**WHAT THIS TASK INVOLVES**
Print only the lines below, from the very first to the one containing "енная модель компактного", exactly as they stand. Do not print pictures.

**MATERIAL SHOWN**
○ ○ ○

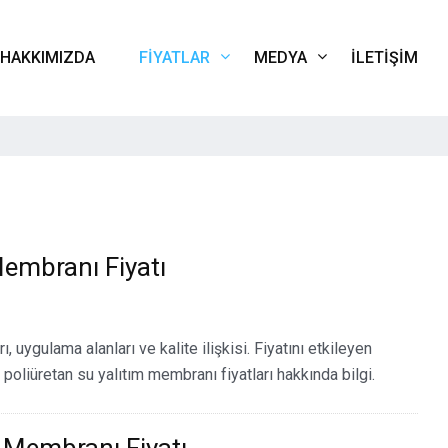
HAKKIMIZDA
FIYATLAR
MEDYA
İLETIŞIM
Membranı Fiyatı
, uygulama alanları ve kalite ilişkisi. Fiyatını etkileyen
 poliüretan su yalıtım membranı fiyatları hakkında bilgi.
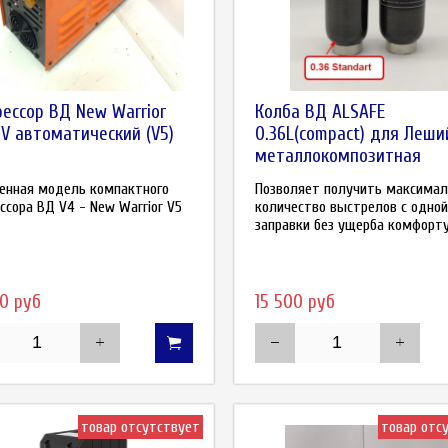
ессор ВД New Warrior
Колба ВД ALSAFE
0V автоматический (V5)
0.36L(compact) для Леши
металлокомпозитная
енная модель компактного
Позволяет получить максимал
ссора ВД V4 - New Warrior V5
количество выстрелов с одной
заправки без ущерба комфорту
0 руб
15 500 руб
товар отсутствует
товар отс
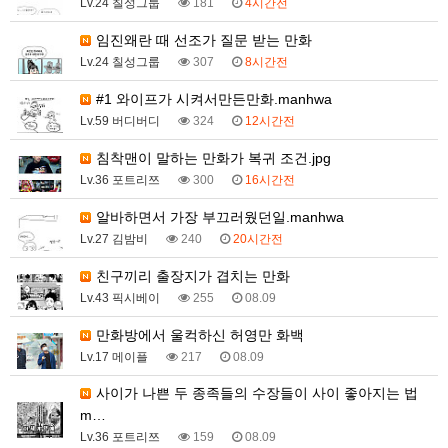
Lv.24 칠성그룹
181
4시간전
임진왜란 때 선조가 질문 받는 만화
Lv.24 칠성그룹
307
8시간전
#1 와이프가 시켜서만든만화.manhwa
Lv.59 버디버디
324
12시간전
침착맨이 말하는 만화가 복귀 조건.jpg
Lv.36 포트리쯔
300
16시간전
알바하면서 가장 부끄러웠던일.manhwa
Lv.27 김밤비
240
20시간전
친구끼리 출장지가 겹치는 만화
Lv.43 픽시베이
255
08.09
만화방에서 울컥하신 허영만 화백
Lv.17 메이플
217
08.09
사이가 나쁜 두 종족들의 수장들이 사이 좋아지는 법
m…
Lv.36 포트리쯔
159
08.09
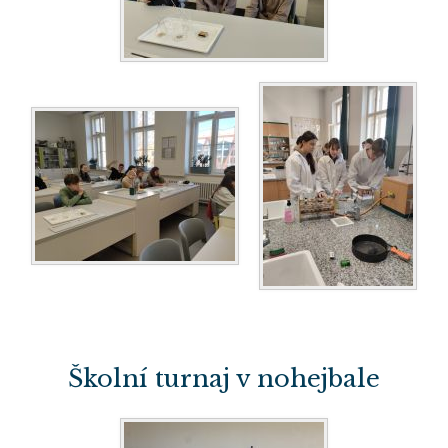
Školní turnaj v nohejbale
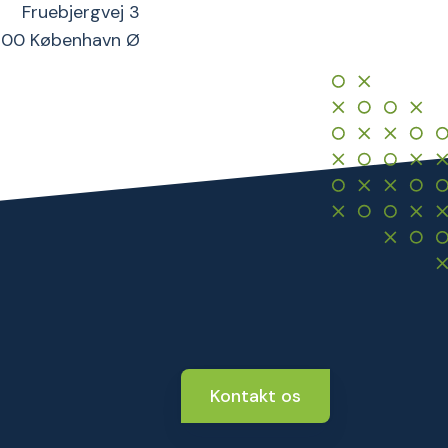
Fruebjergvej 3
100 København Ø
Kontakt os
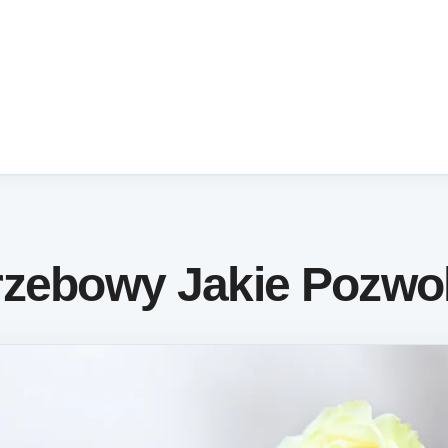
rzebowy Jakie Pozwo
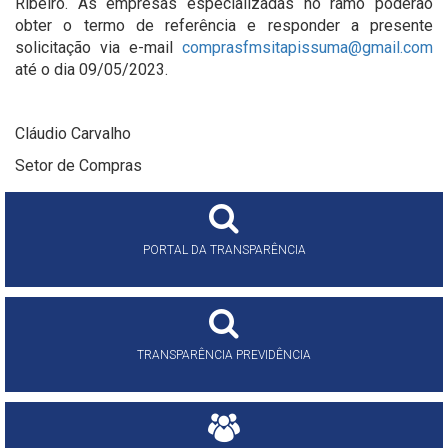
Ribeiro. As empresas especializadas no ramo poderão
obter o termo de referência e responder a presente
solicitação via e-mail
comprasfmsitapissuma@gmail.com
até o dia 09/05/2023.
Cláudio Carvalho
Setor de Compras
PORTAL DA TRANSPARÊNCIA
TRANSPARÊNCIA PREVIDÊNCIA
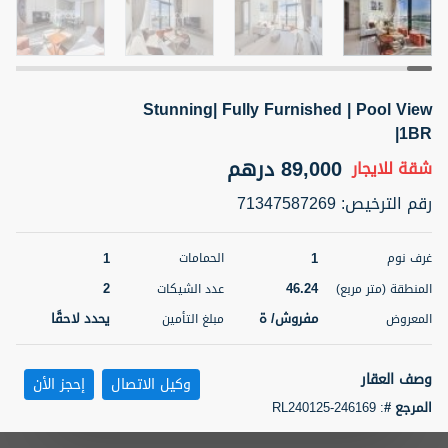
5 أشهر +
Stunning| Fully Furnished | Pool View
ELBRUS TOWER UNIT 2701 ON RENT
|1BR
95,000 درهم
شقة
للإيجار
89,000 درهم
شقة
للايجار
المنطقة (متر
سرير
حمام
رقم الترخيص
:
71347587269
مربع)
2
1
71.39
1
1
غرف نوم
الحمامات
3
المعروض
الشيكات
مفروش/ ة
2
2
46.24
المنطقة (متر مربع)
عدد الشيكات
مفروش/ ة
يحدد لاحقًا
المعروض
مبلغ التأمين
اسم الوسيط
رقم الوسيط
ABDEMANAF EQBALBHAI KHANBHAI
أتصل
KHANBHAI EQBALBHAI SIRAJUDDIN
الأن
وصف العقار
وكيل الاتصال
إحجز الأن
تصفية
المفضلة
خريطة
المرجع #
:
RL240125-246169
5 أشهر +
Candour Real Estate Broker LLC is Delighted to present this amazing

○ ○ ○

**EXERCISE RESULT**
HAKKIMIZDA
FIYATLAR
MEDYA
İLETIŞIM
Membranı Fiyatı
, uygulama alanları ve kalite ilişkisi. Fiyatını etkileyen
 poliüretan su yalıtım membranı fiyatları hakkında bilgi.
ессор ВД New Warrior
Колба ВД ALSAFE
0V автоматический (V5)
0.36L(compact) для Леши
металлокомпозитная
енная модель компактного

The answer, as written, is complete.